(Your instructions): Once the images are set aside, write out the rest of the records exactly.

● ● ● ● ● ● ●

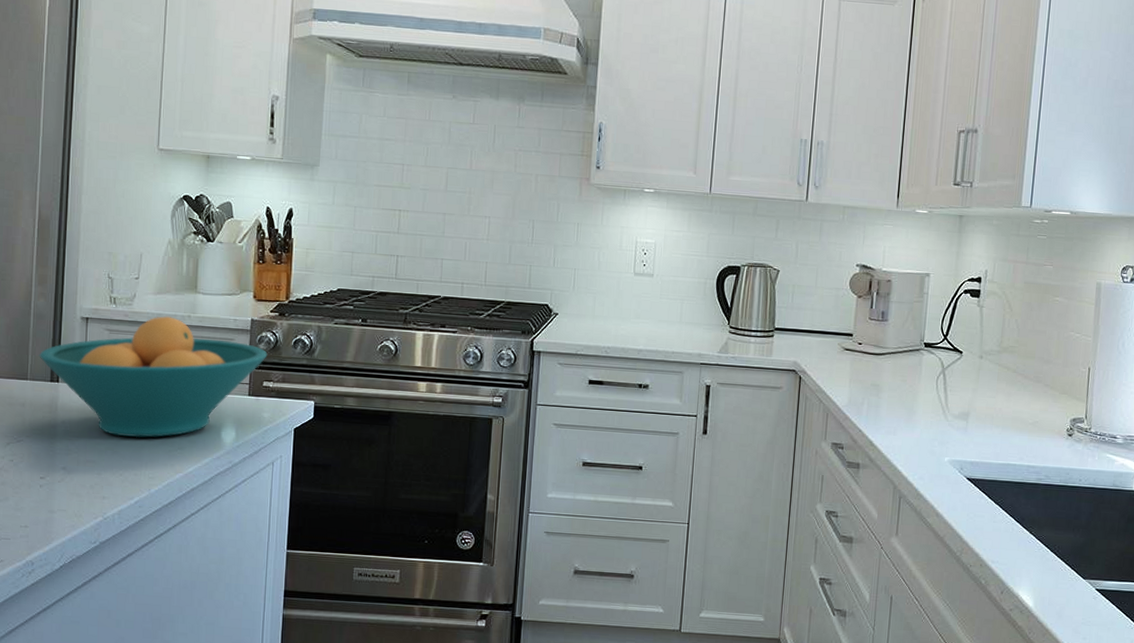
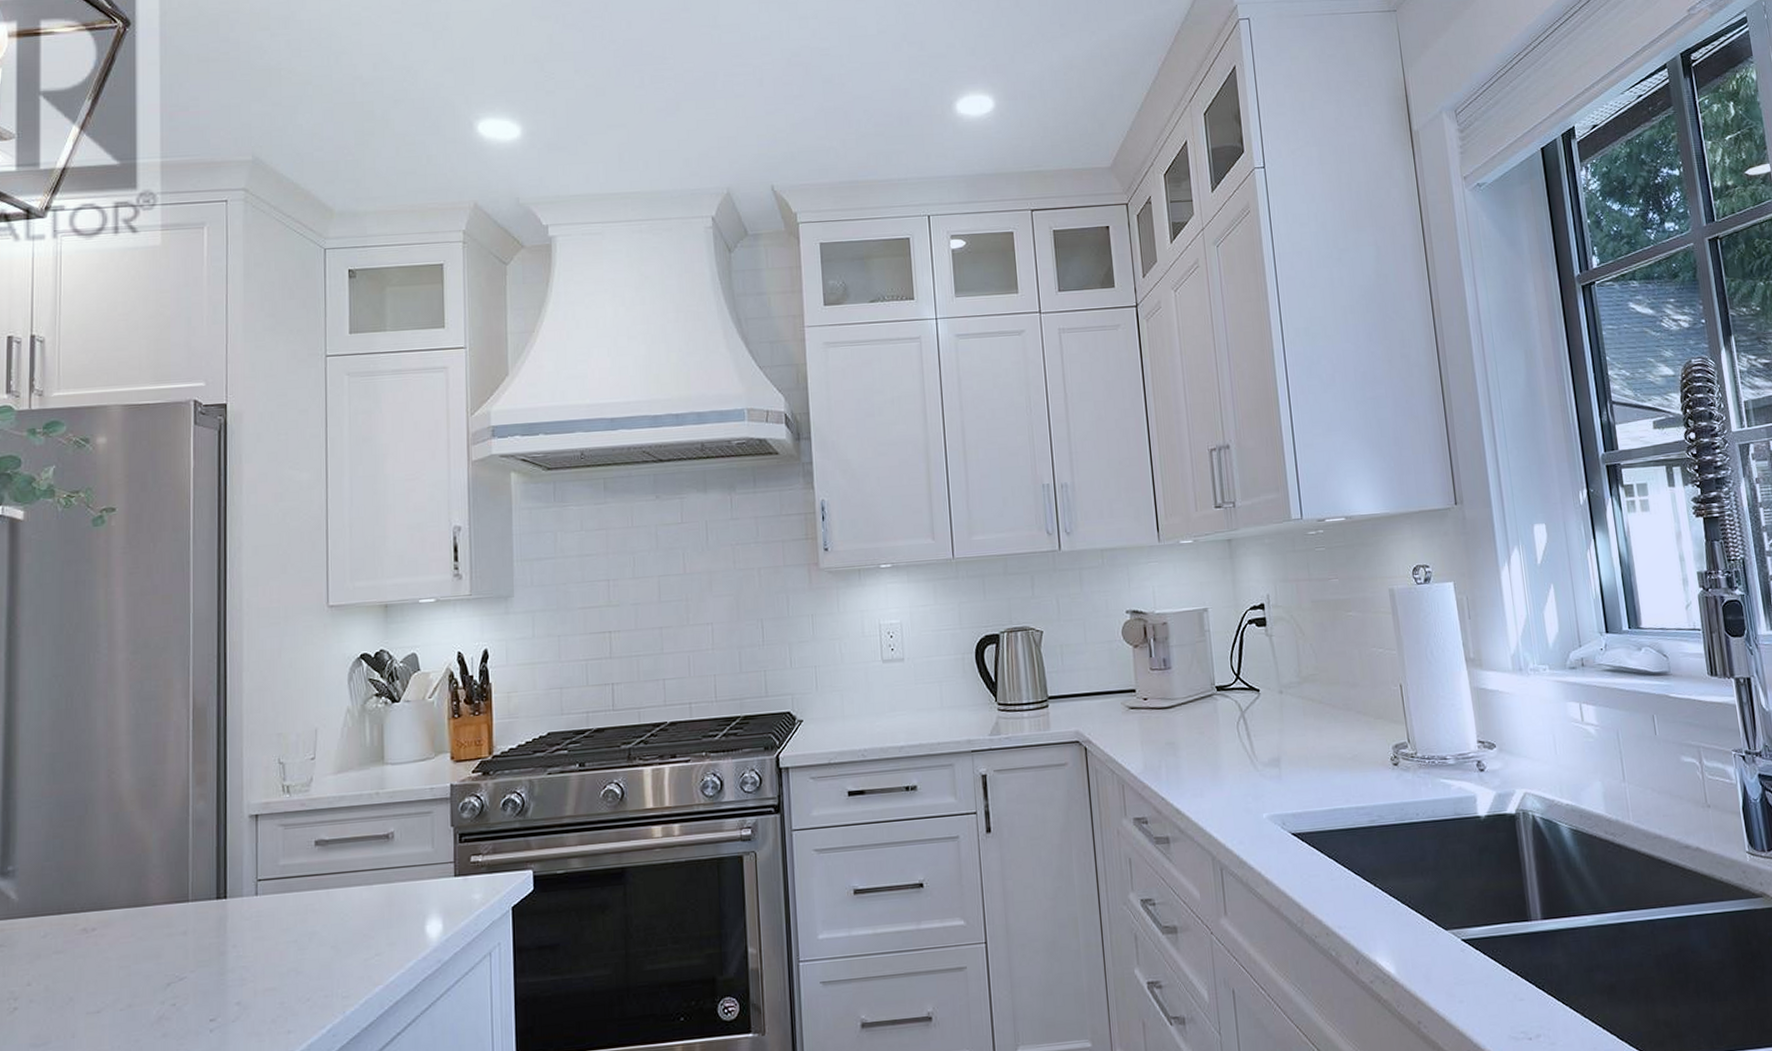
fruit bowl: present [39,315,268,438] -> none [201,796,473,952]

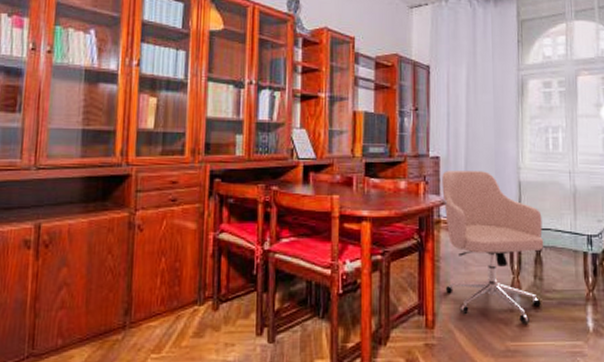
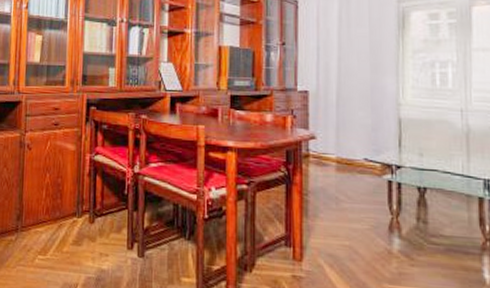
chair: present [442,171,544,323] -> none [311,105,429,267]

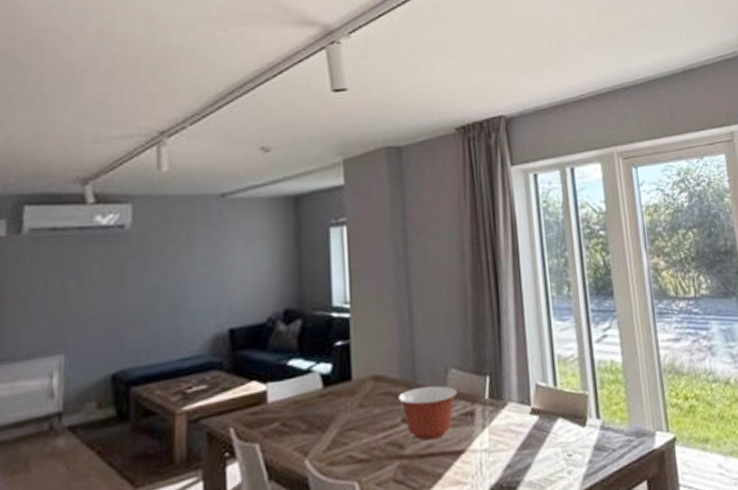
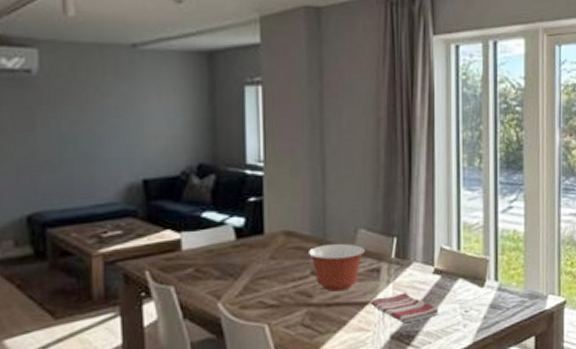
dish towel: none [466,437,540,472] -> present [371,292,439,322]

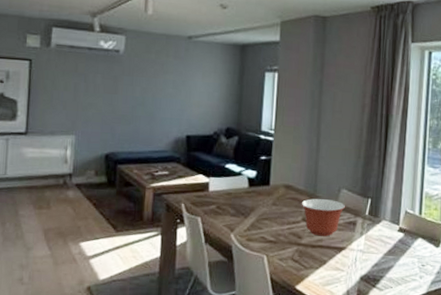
dish towel: present [371,292,439,322] -> none [346,244,400,268]

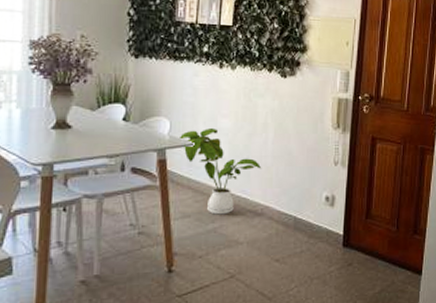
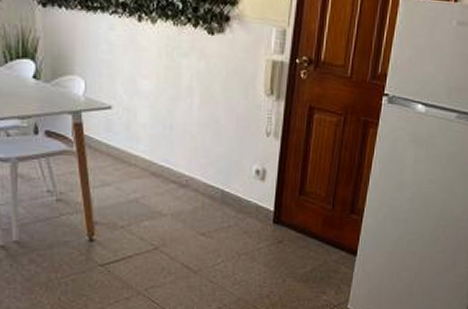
house plant: present [180,127,262,215] -> none [96,89,187,185]

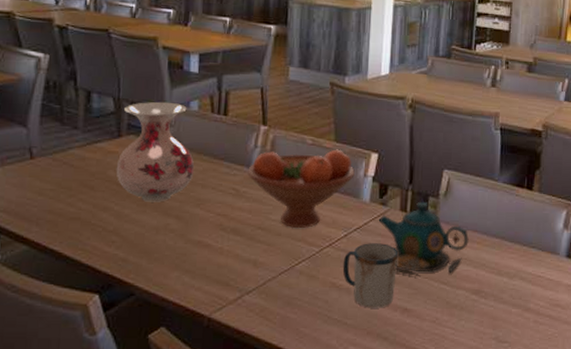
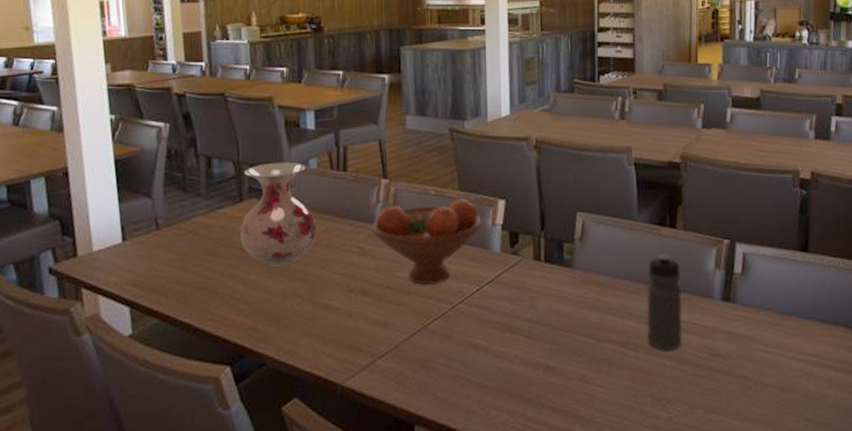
mug: present [342,243,399,308] -> none [477,296,536,368]
teapot: present [379,201,469,277] -> none [512,248,611,332]
water bottle: none [497,212,533,298] -> present [646,254,683,350]

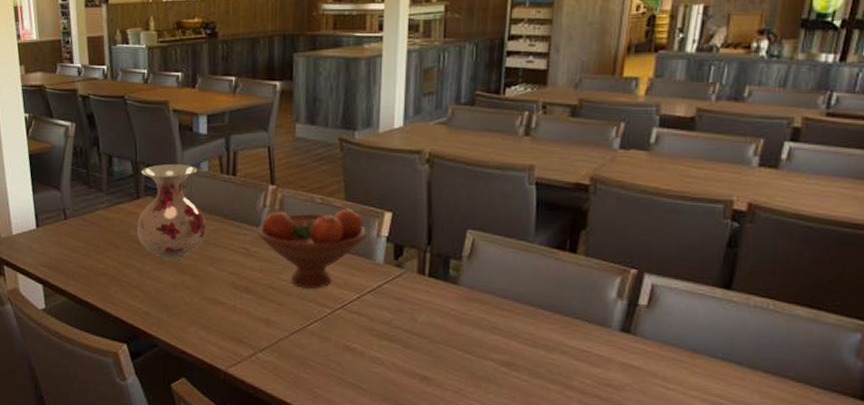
water bottle: present [646,254,683,350] -> none [532,278,577,374]

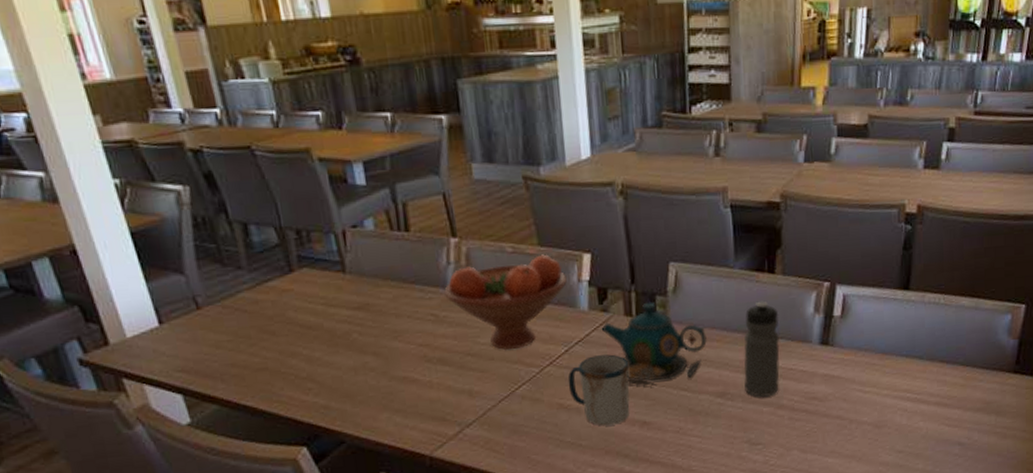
vase: present [136,163,207,260] -> none [290,224,384,341]
mug: none [356,306,416,375] -> present [568,354,630,426]
teapot: none [395,264,497,345] -> present [602,302,707,387]
water bottle: none [532,278,577,374] -> present [743,301,780,397]

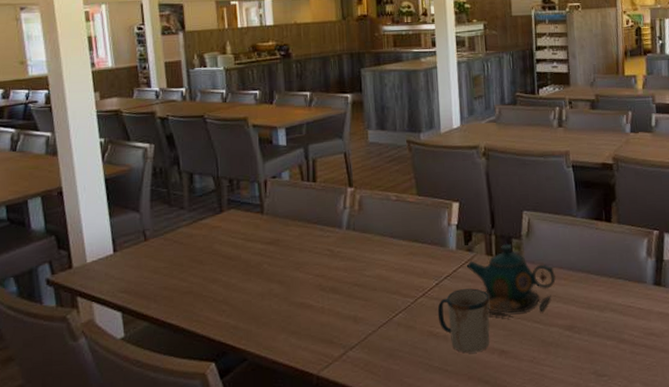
fruit bowl: present [444,254,567,351] -> none [340,202,439,283]
water bottle: present [743,301,780,397] -> none [587,245,621,331]

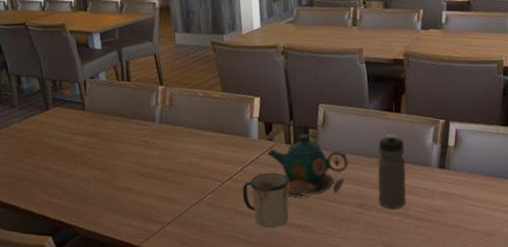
water bottle: none [587,245,621,331] -> present [377,133,407,209]

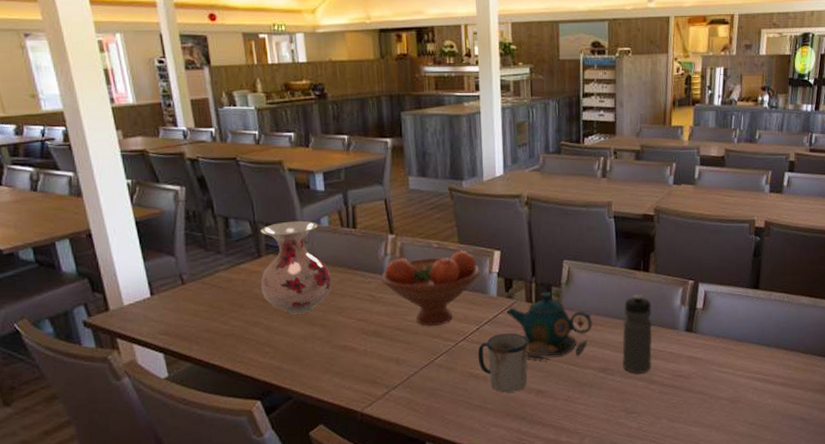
vase: none [48,76,111,160] -> present [260,220,332,314]
fruit bowl: none [153,97,242,169] -> present [381,250,480,327]

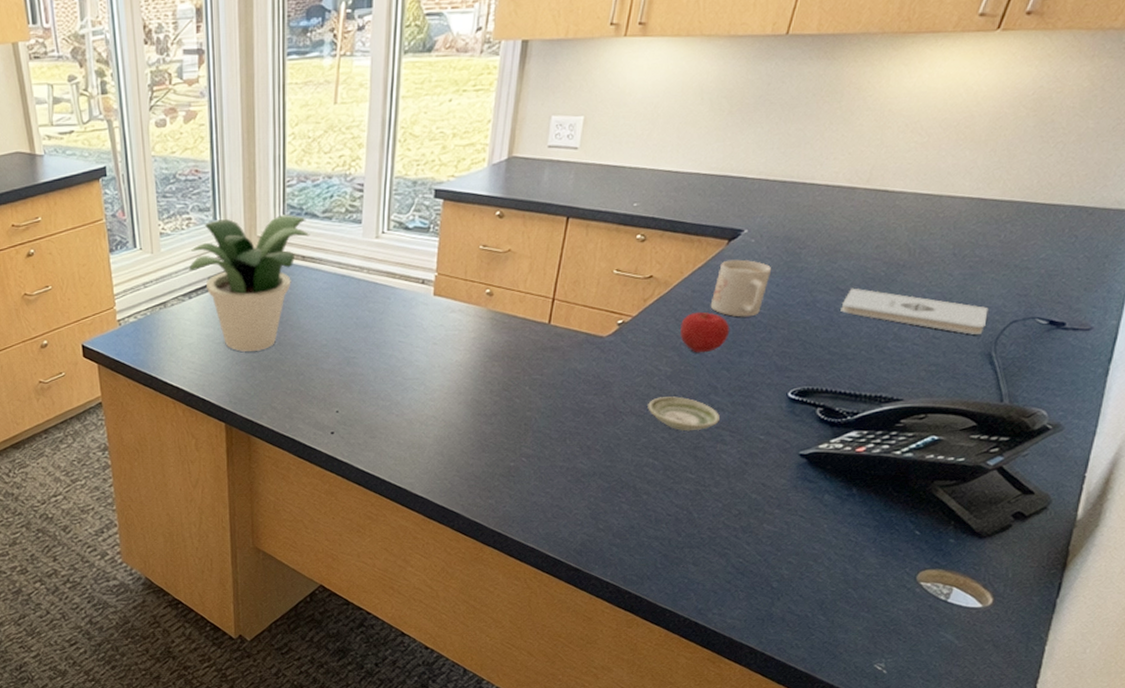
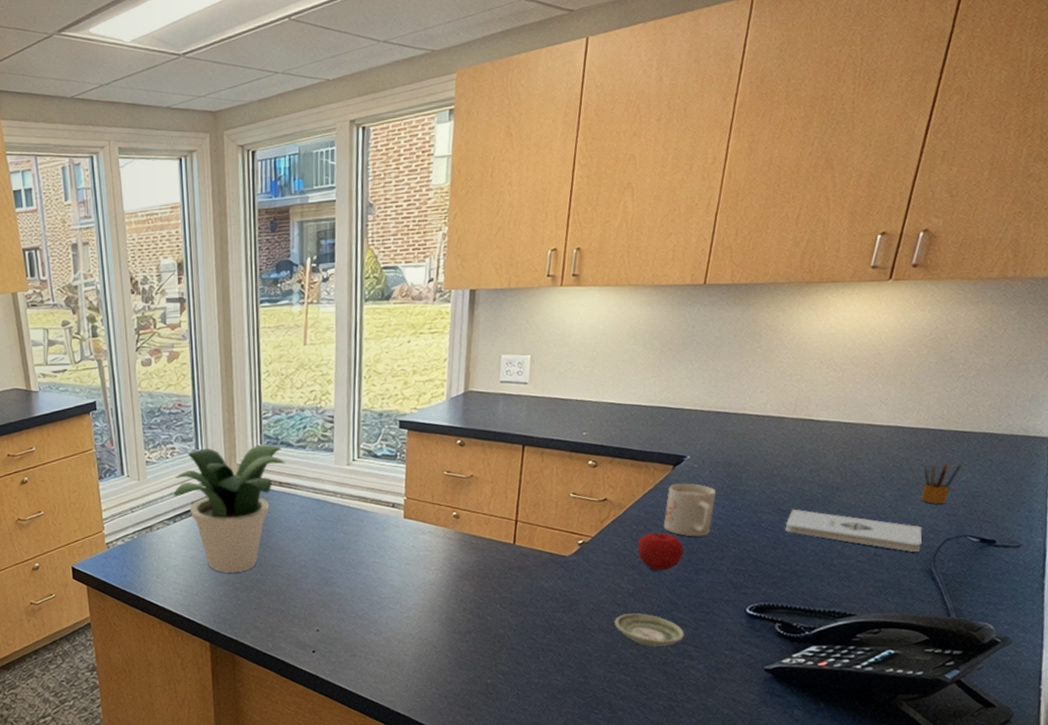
pencil box: none [992,235,1044,283] -> present [921,460,963,504]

● ● ● ● ● ● ●

(Worked solution):
fruit bowl: present [39,315,268,438] -> none [201,796,473,952]

chair: present [442,171,544,323] -> none [311,105,429,267]

dish towel: none [466,437,540,472] -> present [371,292,439,322]

dish towel: present [371,292,439,322] -> none [346,244,400,268]

house plant: present [180,127,262,215] -> none [96,89,187,185]

mug: present [342,243,399,308] -> none [477,296,536,368]
teapot: present [379,201,469,277] -> none [512,248,611,332]
water bottle: none [497,212,533,298] -> present [646,254,683,350]

water bottle: present [646,254,683,350] -> none [532,278,577,374]

vase: present [136,163,207,260] -> none [290,224,384,341]
mug: none [356,306,416,375] -> present [568,354,630,426]
teapot: none [395,264,497,345] -> present [602,302,707,387]
water bottle: none [532,278,577,374] -> present [743,301,780,397]

fruit bowl: present [444,254,567,351] -> none [340,202,439,283]
water bottle: present [743,301,780,397] -> none [587,245,621,331]

water bottle: none [587,245,621,331] -> present [377,133,407,209]

vase: none [48,76,111,160] -> present [260,220,332,314]
fruit bowl: none [153,97,242,169] -> present [381,250,480,327]

pencil box: none [992,235,1044,283] -> present [921,460,963,504]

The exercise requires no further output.